Extrait choisi
****************

Des pistes d’action pour répondre à trois défis

Cette analyse sur le « commerce équitable Sud-Sud » s’inscrit dans le prolongement direct de l’analyse « Les défis du commerce équitable Sud-Sud », où nous avons présenté huit défis majeurs que doivent relever les organisations de producteurs de commerce équitable pour accéder aux marchés du Sud. Le texte qui suit a pour objectif d’approfondir trois de ces défis en dégageant des pistes pour l’action dans les domaines correspondant à ces défis.

Une caractéristique commune se dégage assez clairement de l’analyse : les organisations de commerce équitable ne peuvent pas répondre efficacement à elles seules aux défis du commerce équitable Sud-Sud. D’autres acteurs ont effectivement un rôle à jouer, en complémentarité avec les organisations de commerce équitable. Nous allons donc essayer de déterminer quels acteurs peuvent agir, et comment.

1. Le défi de la sensibilisation des consommateurs

S’ils souhaitent contribuer à sensibiliser les populations du Sud au commerce équitable, les pouvoirs publics des pays du Sud peuvent agir de différentes manières.

  • Ils peuvent soutenir le travail de sensibilisation réalisé par des organisations de la société civile déjà engagées sur ce terrain.

****************

Consigne 1
Recopiez fidèlement le passage de l'extrait sur le commerce équitable Sud-Sud qui commence aux mots « Des pistes d’action » et s'arrête après « agir, et comment. ».
Consigne 2
D'après l'extrait sur le commerce équitable Sud-Sud, pourquoi l'analyse cherche-t-elle à déterminer quels autres acteurs peuvent agir ? Répondez en une à trois phrases.
Le matériel qui suit n'a aucun rapport avec l'extrait.

Données présentées
****************

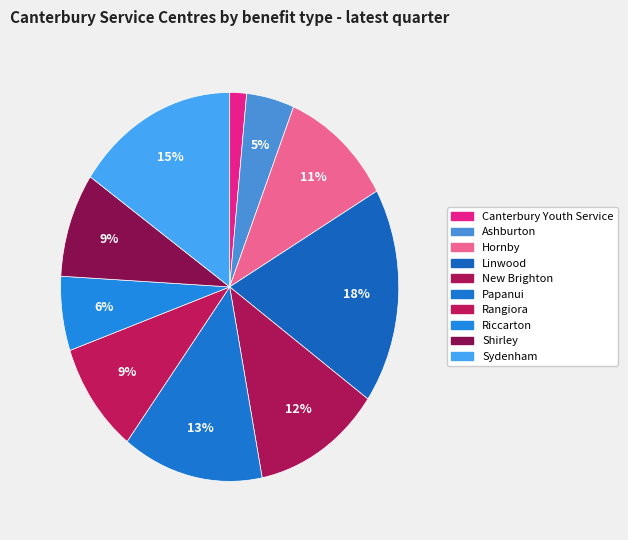

What is the ratio of the value at Riccarton to the value at Papanui?

0.5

****************

Résultat attendu 1
Des pistes d’action pour répondre à trois défis

Cette analyse sur le « commerce équitable Sud-Sud » s’inscrit dans le prolongement direct de l’analyse « Les défis du commerce équitable Sud-Sud », où nous avons présenté huit défis majeurs que doivent relever les organisations de producteurs de commerce équitable pour accéder aux marchés du Sud. Le texte qui suit a pour objectif d’approfondir trois de ces défis en dégageant des pistes pour l’action dans les domaines correspondant à ces défis.

Une caractéristique commune se dégage assez clairement de l’analyse : les organisations de commerce équitable ne peuvent pas répondre efficacement à elles seules aux défis du commerce équitable Sud-Sud. D’autres acteurs ont effectivement un rôle à jouer, en complémentarité avec les organisations de commerce équitable. Nous allons donc essayer de déterminer quels acteurs peuvent agir, et comment.

Résultat attendu 2
Selon l'analyse, les organisations de commerce équitable ne peuvent pas répondre efficacement à elles seules aux défis du commerce équitable Sud-Sud. D'autres acteurs ont donc un rôle à jouer, en complémentarité avec ces organisations.